My only real big issues with the Cloud Player are that the Android App leaves a lot to be desired..namely being the way it handles offline music…it just downloads everything to the device. Now some people might think that is great, but there is no way of managing what you want on the device and what you don’t unless you start browsing directories and deleting stuff. Also because it does it this way it makes there is no way to just download a playlist for offline play. In addition the you have to use their weird software for downloading music on your desktop which is the buggiest thing I have ever used.


Finally we come to Google Play which is technically supposed to be the standard music app for Android users. The main issue with Google Play their library and who actually has access to it. Even with the expansion of Google Play in Europe and other countries and the addition of the Warner music library, Google Play still does not have as much content as it’s rivals. For the average type of listener this may not be an issue, but for folks constantly looking for new artist and new music, there may be some artist that are not there. I have a friend you has 2 albums on iTunes and not one on the Play Store. However many of these issues are solved with Google Play’s ability to sync outside libraries (Window Media Player, iTunes, etc..) to Google Play. For me the majority of my stuff I find and if not I buy from Amazon and upload it to Google Play. Google play now additionally offers a match service for up to 20k (This kinda sucks) songs for free, so that is a big plus for many folks.

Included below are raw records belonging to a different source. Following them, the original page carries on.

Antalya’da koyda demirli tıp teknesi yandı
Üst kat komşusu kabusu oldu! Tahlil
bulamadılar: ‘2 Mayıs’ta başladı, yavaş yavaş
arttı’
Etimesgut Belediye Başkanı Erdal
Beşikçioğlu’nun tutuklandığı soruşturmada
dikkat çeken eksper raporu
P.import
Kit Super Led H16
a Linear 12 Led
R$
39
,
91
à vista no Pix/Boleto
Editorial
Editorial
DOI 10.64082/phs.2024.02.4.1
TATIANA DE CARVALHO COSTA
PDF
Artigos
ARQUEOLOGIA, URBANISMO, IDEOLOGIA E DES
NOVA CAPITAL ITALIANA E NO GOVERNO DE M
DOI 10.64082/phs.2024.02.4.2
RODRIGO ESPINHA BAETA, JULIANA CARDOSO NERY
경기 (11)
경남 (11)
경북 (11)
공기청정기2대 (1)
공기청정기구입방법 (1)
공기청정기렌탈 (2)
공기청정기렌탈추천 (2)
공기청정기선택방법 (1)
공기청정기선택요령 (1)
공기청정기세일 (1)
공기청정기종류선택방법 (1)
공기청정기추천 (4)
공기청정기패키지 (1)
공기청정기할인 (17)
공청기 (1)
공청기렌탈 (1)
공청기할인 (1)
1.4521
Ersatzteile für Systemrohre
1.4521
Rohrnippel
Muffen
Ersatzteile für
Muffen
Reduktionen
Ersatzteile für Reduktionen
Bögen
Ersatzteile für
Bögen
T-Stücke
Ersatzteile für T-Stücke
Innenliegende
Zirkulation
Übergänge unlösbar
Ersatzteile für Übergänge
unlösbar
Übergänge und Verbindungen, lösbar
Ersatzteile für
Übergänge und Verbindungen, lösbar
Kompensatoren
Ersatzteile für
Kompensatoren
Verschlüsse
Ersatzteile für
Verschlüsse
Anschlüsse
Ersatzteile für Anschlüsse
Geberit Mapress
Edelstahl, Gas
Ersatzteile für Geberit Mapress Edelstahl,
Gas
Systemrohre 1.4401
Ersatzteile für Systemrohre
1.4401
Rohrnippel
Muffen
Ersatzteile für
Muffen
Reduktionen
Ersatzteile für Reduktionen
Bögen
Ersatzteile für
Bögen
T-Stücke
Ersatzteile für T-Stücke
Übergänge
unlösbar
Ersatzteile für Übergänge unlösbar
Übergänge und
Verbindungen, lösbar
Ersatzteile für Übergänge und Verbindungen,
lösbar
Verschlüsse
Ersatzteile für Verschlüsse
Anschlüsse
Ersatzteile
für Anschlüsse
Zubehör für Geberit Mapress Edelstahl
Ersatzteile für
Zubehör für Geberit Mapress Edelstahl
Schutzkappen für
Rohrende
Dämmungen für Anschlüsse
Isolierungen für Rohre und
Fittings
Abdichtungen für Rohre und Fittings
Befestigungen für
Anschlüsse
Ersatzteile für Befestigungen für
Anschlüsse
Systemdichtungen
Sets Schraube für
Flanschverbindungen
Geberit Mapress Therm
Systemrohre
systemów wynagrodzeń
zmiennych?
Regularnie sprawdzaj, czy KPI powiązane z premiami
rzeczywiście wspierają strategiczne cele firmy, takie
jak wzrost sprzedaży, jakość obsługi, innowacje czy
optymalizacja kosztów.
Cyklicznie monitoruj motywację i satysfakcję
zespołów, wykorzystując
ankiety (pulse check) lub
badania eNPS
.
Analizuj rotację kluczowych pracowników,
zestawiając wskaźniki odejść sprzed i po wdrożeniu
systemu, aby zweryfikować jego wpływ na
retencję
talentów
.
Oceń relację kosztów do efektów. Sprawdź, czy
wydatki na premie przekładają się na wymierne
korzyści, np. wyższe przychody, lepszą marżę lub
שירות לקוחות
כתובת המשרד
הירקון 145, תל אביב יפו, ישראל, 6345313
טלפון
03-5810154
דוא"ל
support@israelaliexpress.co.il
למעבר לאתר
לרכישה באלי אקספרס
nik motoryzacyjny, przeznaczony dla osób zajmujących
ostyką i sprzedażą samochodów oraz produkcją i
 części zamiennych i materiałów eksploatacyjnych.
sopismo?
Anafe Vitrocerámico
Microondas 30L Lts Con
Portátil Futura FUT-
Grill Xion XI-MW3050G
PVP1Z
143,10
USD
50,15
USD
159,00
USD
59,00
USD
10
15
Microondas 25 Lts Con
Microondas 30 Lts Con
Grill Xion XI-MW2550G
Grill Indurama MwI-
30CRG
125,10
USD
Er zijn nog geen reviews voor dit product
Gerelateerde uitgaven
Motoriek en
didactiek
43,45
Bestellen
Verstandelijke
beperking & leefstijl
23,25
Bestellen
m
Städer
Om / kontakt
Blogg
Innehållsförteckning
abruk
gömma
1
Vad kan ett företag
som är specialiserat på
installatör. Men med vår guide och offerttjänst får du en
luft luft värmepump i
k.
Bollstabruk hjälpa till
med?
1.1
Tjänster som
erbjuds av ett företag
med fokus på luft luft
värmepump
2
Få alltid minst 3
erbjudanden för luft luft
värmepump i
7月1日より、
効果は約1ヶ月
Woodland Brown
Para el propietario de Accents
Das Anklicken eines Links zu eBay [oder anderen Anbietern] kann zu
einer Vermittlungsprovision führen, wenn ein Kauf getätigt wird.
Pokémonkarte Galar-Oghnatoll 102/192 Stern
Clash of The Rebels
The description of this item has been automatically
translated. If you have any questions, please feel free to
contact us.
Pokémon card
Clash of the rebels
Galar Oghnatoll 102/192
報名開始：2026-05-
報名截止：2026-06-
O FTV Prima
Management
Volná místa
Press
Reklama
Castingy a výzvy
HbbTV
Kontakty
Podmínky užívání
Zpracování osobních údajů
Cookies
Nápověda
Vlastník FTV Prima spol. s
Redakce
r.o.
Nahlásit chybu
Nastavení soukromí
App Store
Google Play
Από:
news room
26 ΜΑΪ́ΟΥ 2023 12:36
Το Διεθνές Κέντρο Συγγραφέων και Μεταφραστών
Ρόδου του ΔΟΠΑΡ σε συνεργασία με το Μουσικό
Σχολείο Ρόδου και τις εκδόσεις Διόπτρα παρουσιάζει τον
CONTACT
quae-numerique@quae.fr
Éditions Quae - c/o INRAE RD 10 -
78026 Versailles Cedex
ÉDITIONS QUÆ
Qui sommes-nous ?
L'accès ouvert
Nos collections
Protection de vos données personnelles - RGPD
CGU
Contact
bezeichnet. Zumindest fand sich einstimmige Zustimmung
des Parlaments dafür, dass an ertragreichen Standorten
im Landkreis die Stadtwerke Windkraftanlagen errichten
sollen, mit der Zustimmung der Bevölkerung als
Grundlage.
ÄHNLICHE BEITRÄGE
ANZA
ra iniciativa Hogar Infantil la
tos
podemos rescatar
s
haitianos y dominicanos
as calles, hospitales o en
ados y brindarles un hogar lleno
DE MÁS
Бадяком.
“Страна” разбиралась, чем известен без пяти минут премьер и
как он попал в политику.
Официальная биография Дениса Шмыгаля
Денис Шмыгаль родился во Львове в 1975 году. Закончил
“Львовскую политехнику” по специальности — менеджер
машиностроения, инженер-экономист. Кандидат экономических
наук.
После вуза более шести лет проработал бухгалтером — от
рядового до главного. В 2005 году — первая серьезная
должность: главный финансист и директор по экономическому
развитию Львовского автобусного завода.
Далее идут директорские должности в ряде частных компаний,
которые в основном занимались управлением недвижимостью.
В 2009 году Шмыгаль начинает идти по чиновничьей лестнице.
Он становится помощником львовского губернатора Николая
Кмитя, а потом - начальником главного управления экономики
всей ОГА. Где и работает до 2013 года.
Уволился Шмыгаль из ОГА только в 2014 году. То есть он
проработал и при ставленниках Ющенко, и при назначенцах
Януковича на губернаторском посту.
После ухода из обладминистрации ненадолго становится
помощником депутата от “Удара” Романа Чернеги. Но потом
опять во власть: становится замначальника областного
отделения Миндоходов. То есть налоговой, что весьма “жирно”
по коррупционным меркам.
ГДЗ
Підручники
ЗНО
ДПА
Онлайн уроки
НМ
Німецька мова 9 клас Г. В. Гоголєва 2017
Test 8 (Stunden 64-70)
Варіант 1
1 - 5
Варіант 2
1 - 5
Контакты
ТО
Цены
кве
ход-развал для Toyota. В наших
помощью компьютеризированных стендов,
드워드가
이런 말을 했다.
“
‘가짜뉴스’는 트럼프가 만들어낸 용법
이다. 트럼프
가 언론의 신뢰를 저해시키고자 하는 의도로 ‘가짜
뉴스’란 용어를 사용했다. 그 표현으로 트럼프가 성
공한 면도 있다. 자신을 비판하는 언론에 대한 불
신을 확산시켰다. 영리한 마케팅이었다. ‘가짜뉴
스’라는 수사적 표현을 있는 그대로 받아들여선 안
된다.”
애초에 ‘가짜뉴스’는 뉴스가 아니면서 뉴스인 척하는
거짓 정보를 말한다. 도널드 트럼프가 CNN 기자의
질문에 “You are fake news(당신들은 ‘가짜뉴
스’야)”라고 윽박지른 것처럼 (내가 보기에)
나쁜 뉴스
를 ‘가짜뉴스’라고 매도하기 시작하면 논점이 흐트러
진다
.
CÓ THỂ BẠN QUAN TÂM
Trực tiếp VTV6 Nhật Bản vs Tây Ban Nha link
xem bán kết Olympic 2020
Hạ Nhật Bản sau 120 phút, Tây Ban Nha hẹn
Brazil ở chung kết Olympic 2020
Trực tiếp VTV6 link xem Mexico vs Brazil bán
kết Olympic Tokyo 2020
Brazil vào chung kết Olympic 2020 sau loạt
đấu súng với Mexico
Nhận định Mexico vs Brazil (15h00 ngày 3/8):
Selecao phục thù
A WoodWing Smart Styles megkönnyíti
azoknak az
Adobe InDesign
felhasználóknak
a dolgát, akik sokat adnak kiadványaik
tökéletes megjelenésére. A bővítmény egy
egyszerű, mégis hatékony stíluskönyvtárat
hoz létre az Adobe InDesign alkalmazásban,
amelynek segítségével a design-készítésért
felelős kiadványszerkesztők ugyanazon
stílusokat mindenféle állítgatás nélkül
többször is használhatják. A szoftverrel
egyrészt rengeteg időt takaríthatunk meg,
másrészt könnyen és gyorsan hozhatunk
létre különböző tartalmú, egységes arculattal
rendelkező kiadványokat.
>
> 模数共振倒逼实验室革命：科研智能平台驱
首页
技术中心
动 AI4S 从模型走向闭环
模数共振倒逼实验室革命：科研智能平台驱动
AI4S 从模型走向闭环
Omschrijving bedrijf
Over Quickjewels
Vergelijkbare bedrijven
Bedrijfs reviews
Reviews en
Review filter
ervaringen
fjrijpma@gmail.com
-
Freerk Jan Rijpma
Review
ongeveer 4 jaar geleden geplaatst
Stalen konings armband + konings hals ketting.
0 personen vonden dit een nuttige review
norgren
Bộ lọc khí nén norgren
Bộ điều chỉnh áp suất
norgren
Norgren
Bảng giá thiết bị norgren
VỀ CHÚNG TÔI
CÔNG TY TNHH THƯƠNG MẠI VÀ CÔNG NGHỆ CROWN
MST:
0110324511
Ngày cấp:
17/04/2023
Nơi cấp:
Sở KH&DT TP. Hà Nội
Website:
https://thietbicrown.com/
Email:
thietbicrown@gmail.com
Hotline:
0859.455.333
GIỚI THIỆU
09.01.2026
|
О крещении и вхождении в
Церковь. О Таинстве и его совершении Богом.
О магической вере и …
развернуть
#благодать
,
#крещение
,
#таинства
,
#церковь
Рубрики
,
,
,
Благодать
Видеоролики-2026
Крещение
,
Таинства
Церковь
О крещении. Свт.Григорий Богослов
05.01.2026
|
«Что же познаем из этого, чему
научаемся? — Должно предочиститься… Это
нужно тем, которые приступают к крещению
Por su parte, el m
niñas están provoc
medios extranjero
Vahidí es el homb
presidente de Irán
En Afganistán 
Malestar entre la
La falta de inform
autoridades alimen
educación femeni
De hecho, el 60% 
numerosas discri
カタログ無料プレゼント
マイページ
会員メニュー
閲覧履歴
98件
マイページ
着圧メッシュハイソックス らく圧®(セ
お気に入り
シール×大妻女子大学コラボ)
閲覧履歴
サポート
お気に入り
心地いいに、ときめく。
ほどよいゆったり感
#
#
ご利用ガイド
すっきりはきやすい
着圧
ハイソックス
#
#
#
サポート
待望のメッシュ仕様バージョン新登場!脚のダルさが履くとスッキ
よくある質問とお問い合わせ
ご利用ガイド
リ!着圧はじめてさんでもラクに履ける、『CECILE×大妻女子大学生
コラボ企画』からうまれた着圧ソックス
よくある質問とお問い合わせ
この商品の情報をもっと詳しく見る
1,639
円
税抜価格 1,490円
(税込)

Google Play pretty much does the same things as Amazon MP3, but I feel it does it a tad bit better. For the most part syncing of your music between devices is effortless. The minute you purchase music on the web or device, it will be synced and show up on your tablet or phone. There is no telling the player to sync music as everything happens in the background. In addition Google Play handles offline playback by caching music to your device, by simply “Pinning” a song, album, playlist or even an artist. If you are running out of space you can simply unpin something to add something else. I usually keep just playlist cached to my device, so whenever I add a new song to the playlist, the app knows to also save the song to my device since it is in a playlist that is set for offline playback (Amazon MP3s does not do this). In addition downloading music to your computer is just downloading a compressed file, unlike Amazon or iTunes which is not as straight forward.

In the end everyone has their preference and what they are used to, but I think for those of us on Android, we are finally seeing some good things happening with Google Play.